Do your brain a favor with the Walnut Room
's spinach salad.
With finals on the way, you need to be sure you're functioning at peak capacity. Here are a few foods to feed your brain—along with your belly—and some of the best places to find them:
Eggs at Lula Cafe
Eggs have gotten a bad rap over the past few decades for being artery-clogging cholesterol bombs. But the incredible, edible egg is a superfood, containing loads of beneficial fats, B vitamins and choline—a nutrient that transmits signals between nerves and muscles. Choline is also a vital component in the fatty cell membranes that make up the physical bulk of the brain.
So maybe we can thank the preponderance of stellar brunch spots all over town for making Chicagoans such a bright, responsive bunch. Fabulous benedicts and quiches and imaginative egg dishes grace plates from the Bongo Room to M. Henry to any one of the Orange branches, but the strada at Lula has my heart; it's elegant, fluffy and the perfect size. If you're looking for something a little heartier, the breakfast burrito is one of the best on the west side. Lula also offers organic, cage-free eggs for an additional charge.
Sushi from Tanoshii
Fish: It's the quintessential brain food—high in Omega-3 fatty acids, fish helps build gray matter and cell membranes. However, studies show that high cooking temperatures can compromise the health benefits of oils containing Omega-3s, so to get the biggest bang in the brain for your buck, do it raw. Salmon is considered the best (great news for us spicy sake maki aficionados) but if you find yourself at Sushi Mike's counter in Andersonville, be sure to try whatever is on special; it's sure to be the freshest, most inspired cut on the menu. Wise patrons keep their mitts off the soy sauce—smothering the chef's artistry in brine is a major faux pas at this establishment. Besides, the buttery play of avocado and salmon on your taste buds is an intellectual experience in its own right.

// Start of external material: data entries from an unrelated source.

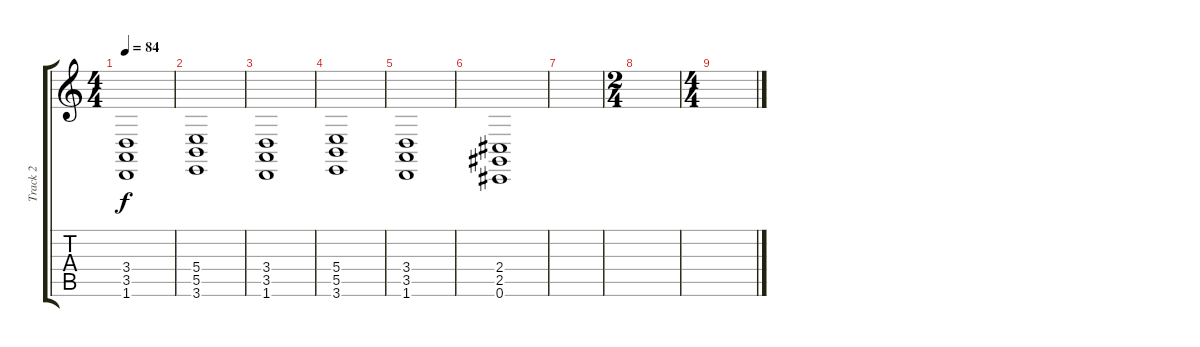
\track ("Track 2" "Track 2") {instrument pad8sweep}
\staff {score tabs}
\tuning (Db4 Ab3 E3 B2 Gb2 Db2) {hide}
\ts (4 4)
\tempo 84
\clef g2
\ks c
(3.4 3.5 1.6).1{dy f} |
(5.4 5.5 3.6).1 |
(3.4 3.5 1.6).1 |
(5.4 5.5 3.6).1 |
(3.4 3.5 1.6).1 |
(2.4 2.5 0.6).1 |
|
\ts (2 4)
|
\ts (4 4)
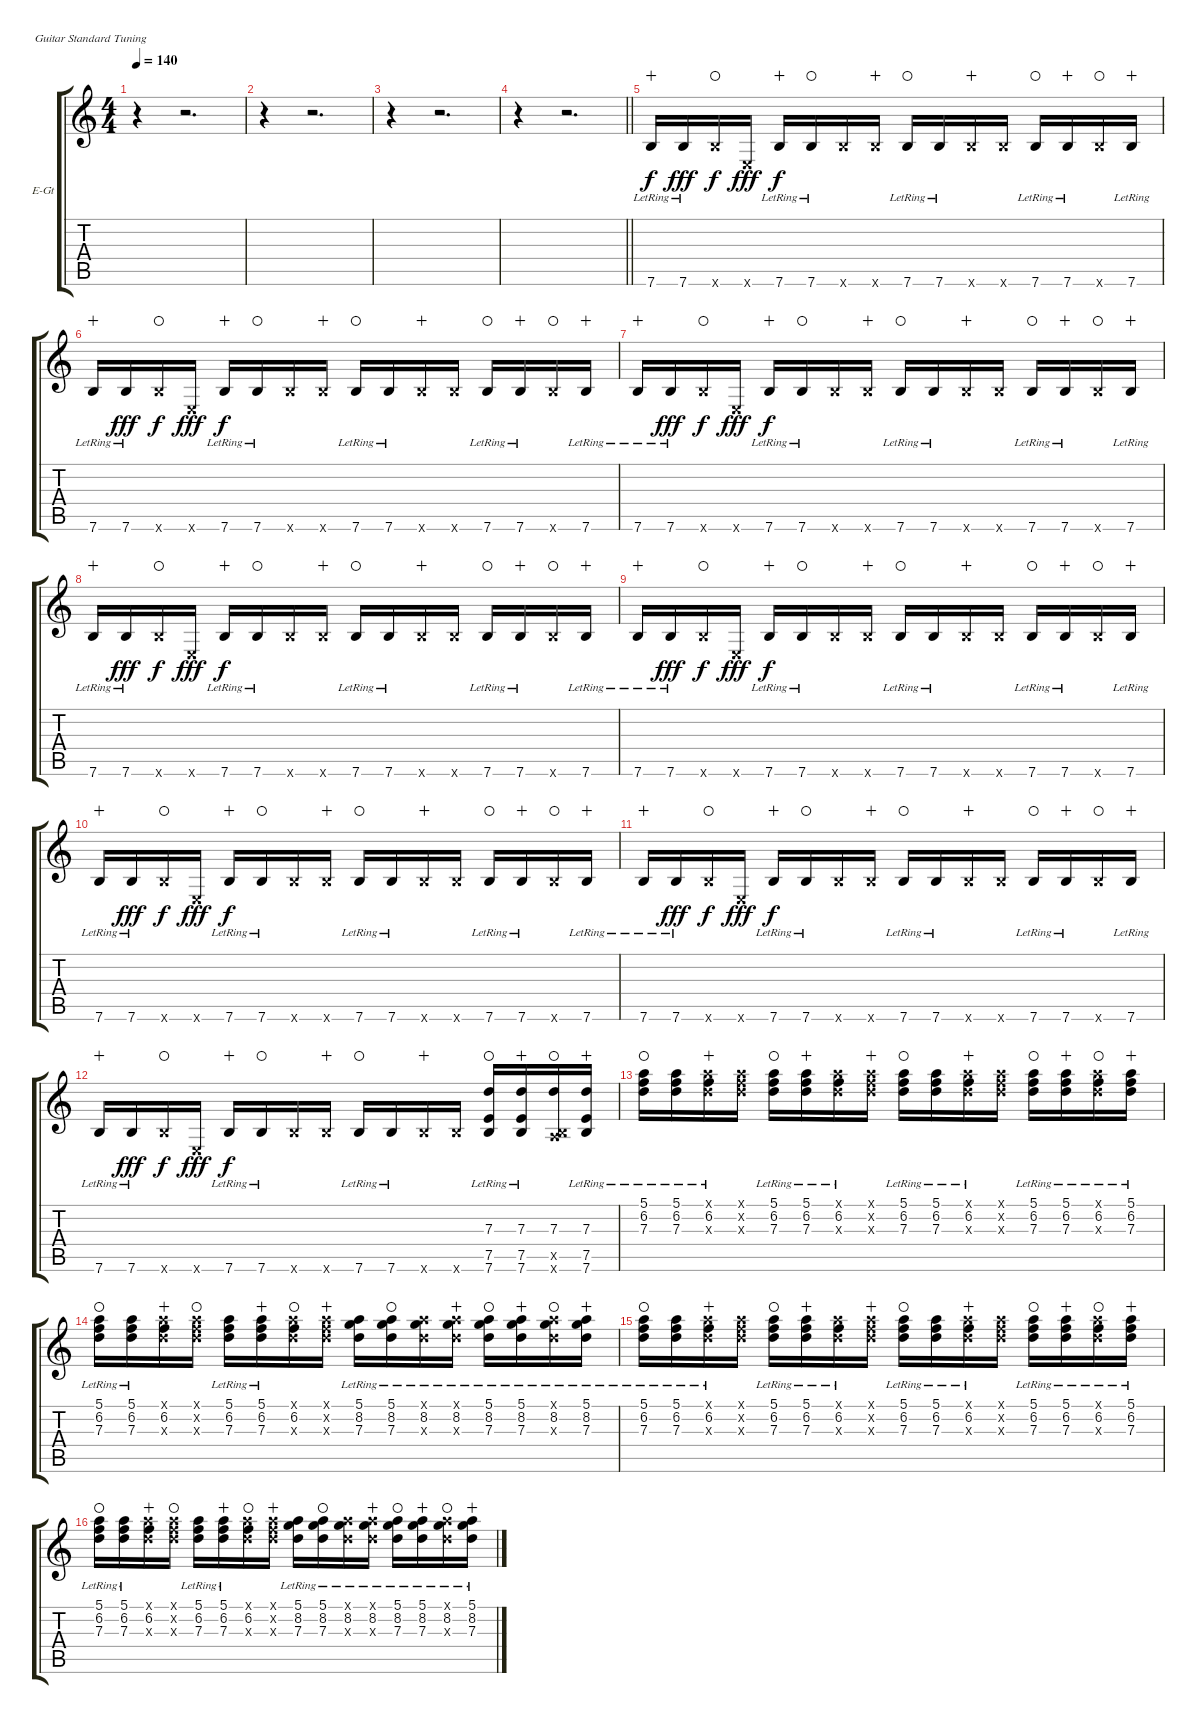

Spinach salad at the Walnut Room
Vegetarians needn't despair: The one food higher in Omega-3 fatty acids than salmon (besides flax seeds, but that's for a different story) is the mighty walnut. This legendary restaurant in the Department Store Formerly Known as Marshall Field's serves the title ingredient in its signature spinach salad. The combo is a veritable brain feast; spinach is high in folic acid, which has been shown to improve memory and overall cognitive function as well as fight depression—which has an insidious way of creeping in as the days get shorter. And if you don't care for food with a face but do want to please the relatives, the historic Walnut Room provides enough elegant downtown distraction and familiar American fare to keep your visiting aunt from shooting disapproving glances at your meatless selection.
Coffee from Metropolis Coffee Co.
Despite my exhaustive, highly biased research, I found no scientific evidence that coffee does anything to boost brain functioning. The closest I came was one study that indicated there are two kinds of people: those who are dependent on caffeine to tweak their wits and those who are not. As a long-time member of the former camp I hereby denounce these findings as complete bunk. Anyone who's pulled an all-nighter will testify to the near-magical mind-enhancing powers of the bitter bean, particularly after a night of imbibing the harder stuff. One should also factor in the erudite atmosphere of the coffee shop itself; just walking into a laptop-and-textbook-laden joint like Metropolis—which draws scholars from both Loyola and Northwestern Universities—makes you feel a few ticks smarter.
In five short years Jeff and Tony Dreyfuss have turned their Edgewater roastery into a local empire. Independent coffee houses across the city carry Metropolis beans. Take one sip of Good Soldier Schweik's Ottoman Adventures blend and you'll understand why the father-son team landed Microroaster of the Year for 2007 in Roast Magazine. Brilliant!